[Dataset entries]
------------------------------------------------------------

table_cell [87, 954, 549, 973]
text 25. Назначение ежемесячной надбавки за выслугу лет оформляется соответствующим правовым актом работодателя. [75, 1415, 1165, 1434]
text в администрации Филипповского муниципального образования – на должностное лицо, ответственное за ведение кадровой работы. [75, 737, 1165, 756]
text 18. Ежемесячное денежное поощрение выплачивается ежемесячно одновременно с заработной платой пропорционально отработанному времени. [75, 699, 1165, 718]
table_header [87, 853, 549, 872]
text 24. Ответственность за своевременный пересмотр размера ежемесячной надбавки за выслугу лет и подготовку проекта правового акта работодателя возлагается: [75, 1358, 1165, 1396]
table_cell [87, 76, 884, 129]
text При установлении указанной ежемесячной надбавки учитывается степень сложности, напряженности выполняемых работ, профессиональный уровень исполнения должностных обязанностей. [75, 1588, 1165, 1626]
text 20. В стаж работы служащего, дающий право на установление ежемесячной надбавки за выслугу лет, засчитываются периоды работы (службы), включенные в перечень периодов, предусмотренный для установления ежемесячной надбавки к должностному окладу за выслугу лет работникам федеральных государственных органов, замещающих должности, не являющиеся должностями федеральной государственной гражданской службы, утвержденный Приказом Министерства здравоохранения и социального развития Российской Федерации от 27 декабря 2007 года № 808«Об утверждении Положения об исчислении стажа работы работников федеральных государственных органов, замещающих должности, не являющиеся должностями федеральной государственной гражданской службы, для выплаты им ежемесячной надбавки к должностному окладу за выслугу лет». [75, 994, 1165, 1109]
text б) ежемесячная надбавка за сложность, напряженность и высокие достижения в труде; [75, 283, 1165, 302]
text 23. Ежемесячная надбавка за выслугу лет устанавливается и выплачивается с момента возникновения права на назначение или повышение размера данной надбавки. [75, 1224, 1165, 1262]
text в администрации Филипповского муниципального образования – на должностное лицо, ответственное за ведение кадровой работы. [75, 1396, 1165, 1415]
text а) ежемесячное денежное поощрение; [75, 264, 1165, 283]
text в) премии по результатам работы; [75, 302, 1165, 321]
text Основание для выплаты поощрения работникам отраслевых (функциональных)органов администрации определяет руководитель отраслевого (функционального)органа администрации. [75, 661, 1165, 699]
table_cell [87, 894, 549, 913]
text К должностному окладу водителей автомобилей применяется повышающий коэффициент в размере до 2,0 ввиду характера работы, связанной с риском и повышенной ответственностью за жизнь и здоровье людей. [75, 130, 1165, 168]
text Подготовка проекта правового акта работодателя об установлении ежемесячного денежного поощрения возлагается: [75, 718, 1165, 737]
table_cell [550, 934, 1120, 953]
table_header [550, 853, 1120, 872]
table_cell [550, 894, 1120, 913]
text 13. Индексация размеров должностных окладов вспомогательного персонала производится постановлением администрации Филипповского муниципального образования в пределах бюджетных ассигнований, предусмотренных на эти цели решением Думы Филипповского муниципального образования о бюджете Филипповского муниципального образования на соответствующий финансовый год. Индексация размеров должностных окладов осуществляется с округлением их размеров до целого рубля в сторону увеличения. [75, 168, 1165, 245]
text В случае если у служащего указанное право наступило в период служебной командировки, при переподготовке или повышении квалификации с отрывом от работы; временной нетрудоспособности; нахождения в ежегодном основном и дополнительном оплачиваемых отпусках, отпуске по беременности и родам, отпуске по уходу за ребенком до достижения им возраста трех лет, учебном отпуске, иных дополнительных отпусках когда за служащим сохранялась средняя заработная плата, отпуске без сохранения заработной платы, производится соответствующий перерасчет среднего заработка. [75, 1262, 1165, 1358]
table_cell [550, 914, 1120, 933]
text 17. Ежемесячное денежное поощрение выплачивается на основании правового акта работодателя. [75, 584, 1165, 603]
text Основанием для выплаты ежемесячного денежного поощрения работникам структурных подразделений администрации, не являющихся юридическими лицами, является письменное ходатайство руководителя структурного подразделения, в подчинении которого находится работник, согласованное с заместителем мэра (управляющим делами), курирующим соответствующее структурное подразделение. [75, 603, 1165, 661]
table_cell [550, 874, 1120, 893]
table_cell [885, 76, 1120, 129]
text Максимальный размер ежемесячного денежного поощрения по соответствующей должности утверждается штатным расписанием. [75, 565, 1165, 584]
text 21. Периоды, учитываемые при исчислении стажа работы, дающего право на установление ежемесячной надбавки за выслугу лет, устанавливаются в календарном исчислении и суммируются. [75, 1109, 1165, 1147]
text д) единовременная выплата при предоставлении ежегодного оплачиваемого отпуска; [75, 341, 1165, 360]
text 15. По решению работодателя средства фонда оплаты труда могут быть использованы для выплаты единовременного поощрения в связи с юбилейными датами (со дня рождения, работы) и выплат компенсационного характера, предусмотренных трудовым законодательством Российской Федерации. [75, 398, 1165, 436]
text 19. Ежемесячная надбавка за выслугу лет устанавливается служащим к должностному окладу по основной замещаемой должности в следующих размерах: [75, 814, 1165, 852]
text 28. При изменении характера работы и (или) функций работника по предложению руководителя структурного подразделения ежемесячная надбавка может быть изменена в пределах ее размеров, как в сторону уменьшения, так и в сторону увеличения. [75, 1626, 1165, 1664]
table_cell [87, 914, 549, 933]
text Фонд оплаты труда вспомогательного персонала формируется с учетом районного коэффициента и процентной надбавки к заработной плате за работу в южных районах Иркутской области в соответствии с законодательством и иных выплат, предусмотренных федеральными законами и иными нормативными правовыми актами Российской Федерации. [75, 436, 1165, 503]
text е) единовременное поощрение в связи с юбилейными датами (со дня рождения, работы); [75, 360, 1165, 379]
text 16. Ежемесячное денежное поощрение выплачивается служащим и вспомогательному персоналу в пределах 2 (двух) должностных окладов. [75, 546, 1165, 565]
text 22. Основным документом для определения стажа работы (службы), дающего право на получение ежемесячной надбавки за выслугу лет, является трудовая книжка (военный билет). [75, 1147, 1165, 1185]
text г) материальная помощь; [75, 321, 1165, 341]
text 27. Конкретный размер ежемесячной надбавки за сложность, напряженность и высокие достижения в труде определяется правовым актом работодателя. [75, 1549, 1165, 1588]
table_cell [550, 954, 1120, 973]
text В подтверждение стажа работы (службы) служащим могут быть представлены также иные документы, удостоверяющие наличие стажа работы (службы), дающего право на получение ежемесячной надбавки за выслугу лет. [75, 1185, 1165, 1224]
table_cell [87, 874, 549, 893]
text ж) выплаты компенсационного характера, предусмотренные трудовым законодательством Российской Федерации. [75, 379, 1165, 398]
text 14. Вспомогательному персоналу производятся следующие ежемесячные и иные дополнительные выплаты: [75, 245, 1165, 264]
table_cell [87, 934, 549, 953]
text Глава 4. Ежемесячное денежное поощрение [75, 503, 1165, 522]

------------------------------------------------------------

» Your instructions:
Return each line of the data that contains the string "высокие".

» Answer to the problem:
text б) ежемесячная надбавка за сложность, напряженность и высокие достижения в труде; [75, 283, 1165, 302]
text 27. Конкретный размер ежемесячной надбавки за сложность, напряженность и высокие достижения в труде определяется правовым актом работодателя. [75, 1549, 1165, 1588]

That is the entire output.